• _Given task_:
Repeat the items starting at the line containing "Q: What is the count of cigars?" and ending at the line containing "Count of pins: 10", swapping "white backdrop" for "black backdrop" and leaving everything else unchanged.

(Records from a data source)
START
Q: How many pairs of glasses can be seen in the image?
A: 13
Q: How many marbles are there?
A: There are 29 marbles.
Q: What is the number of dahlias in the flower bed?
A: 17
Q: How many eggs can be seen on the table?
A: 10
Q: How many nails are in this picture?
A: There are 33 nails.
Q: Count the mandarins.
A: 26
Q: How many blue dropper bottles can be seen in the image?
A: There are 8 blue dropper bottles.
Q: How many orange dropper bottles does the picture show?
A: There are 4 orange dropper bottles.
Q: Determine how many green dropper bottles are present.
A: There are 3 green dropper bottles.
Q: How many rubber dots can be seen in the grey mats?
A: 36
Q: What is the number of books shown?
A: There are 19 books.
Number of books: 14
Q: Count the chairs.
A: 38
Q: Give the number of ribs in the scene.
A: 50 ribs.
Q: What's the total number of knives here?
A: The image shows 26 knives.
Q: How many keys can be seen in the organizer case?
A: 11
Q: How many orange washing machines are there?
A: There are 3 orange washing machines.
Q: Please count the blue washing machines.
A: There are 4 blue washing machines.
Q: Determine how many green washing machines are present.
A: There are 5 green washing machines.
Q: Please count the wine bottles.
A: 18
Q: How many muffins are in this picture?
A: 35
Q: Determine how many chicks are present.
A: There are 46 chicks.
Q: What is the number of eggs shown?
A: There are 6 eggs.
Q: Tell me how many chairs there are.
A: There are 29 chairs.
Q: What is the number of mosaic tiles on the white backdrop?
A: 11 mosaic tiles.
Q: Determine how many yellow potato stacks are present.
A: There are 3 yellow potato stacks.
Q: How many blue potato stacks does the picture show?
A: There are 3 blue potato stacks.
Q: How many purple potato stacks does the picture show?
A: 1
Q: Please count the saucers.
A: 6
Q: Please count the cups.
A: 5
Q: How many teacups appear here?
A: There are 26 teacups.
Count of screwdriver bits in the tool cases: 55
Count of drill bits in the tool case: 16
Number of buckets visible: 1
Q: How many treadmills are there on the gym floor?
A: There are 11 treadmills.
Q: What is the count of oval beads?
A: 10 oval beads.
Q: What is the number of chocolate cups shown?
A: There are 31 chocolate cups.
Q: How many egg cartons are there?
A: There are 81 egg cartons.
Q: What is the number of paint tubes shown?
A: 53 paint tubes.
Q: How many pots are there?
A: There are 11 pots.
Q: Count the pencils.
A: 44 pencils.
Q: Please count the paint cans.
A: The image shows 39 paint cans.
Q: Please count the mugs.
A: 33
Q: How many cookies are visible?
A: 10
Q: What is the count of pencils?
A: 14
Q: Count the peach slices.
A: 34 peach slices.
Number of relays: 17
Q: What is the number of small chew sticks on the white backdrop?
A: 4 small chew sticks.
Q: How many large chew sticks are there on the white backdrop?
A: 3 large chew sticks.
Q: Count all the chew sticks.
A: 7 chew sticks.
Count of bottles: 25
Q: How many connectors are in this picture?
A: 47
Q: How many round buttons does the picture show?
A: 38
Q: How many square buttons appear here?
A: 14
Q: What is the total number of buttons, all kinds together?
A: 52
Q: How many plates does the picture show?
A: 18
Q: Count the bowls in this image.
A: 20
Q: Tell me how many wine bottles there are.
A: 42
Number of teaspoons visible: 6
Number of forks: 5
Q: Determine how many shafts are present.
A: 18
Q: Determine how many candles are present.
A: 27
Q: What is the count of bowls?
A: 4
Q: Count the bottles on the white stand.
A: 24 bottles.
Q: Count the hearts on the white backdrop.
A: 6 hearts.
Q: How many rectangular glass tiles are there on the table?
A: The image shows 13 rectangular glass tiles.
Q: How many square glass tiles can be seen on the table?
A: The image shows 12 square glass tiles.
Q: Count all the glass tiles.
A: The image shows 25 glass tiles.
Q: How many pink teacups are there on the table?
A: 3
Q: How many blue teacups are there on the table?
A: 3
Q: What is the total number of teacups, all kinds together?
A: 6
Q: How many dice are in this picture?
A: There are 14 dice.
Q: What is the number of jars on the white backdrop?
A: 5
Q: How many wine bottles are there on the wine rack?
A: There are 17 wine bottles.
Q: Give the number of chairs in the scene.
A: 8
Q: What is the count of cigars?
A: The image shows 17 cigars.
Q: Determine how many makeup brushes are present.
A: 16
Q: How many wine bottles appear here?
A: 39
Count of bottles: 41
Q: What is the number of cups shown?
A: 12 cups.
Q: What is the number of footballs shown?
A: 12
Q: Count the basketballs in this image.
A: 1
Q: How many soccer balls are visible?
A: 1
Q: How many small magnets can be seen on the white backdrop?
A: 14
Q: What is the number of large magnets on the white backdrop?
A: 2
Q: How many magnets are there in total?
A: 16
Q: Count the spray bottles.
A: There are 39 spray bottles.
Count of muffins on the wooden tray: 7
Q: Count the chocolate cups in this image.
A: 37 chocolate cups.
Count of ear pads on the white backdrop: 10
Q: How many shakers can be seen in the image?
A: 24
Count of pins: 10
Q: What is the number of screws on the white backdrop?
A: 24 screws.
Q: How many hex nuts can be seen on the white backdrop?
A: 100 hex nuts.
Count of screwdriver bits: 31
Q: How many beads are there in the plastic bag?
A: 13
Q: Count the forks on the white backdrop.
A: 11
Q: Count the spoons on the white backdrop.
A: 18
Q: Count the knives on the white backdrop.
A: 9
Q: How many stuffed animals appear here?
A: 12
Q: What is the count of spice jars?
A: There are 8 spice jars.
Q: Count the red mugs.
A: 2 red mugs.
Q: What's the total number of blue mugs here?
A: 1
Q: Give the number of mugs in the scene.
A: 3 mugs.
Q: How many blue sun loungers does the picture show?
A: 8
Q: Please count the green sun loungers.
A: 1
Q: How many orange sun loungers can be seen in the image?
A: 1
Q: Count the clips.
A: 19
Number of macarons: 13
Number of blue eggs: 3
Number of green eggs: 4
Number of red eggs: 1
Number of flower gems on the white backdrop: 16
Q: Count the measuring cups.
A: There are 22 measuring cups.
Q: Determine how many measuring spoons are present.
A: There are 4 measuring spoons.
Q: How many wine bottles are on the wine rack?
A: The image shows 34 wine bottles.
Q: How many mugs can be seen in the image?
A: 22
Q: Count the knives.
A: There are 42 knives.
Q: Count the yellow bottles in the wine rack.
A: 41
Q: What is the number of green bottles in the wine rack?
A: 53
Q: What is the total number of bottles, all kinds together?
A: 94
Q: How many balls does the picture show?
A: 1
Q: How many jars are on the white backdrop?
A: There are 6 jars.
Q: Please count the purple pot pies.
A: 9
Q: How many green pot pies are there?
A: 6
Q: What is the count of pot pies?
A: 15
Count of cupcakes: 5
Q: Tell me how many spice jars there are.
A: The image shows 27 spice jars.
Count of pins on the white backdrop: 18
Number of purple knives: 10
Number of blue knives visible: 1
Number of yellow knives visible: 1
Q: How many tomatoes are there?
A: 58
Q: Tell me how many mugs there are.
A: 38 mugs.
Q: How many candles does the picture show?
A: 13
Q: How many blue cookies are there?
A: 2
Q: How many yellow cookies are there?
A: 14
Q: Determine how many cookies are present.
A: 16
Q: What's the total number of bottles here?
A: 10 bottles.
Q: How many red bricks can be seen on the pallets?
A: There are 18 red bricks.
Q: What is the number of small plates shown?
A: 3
END
• _Expected answer_:
Q: What is the count of cigars?
A: The image shows 17 cigars.
Q: Determine how many makeup brushes are present.
A: 16
Q: How many wine bottles appear here?
A: 39
Count of bottles: 41
Q: What is the number of cups shown?
A: 12 cups.
Q: What is the number of footballs shown?
A: 12
Q: Count the basketballs in this image.
A: 1
Q: How many soccer balls are visible?
A: 1
Q: How many small magnets can be seen on the black backdrop?
A: 14
Q: What is the number of large magnets on the black backdrop?
A: 2
Q: How many magnets are there in total?
A: 16
Q: Count the spray bottles.
A: There are 39 spray bottles.
Count of muffins on the wooden tray: 7
Q: Count the chocolate cups in this image.
A: 37 chocolate cups.
Count of ear pads on the black backdrop: 10
Q: How many shakers can be seen in the image?
A: 24
Count of pins: 10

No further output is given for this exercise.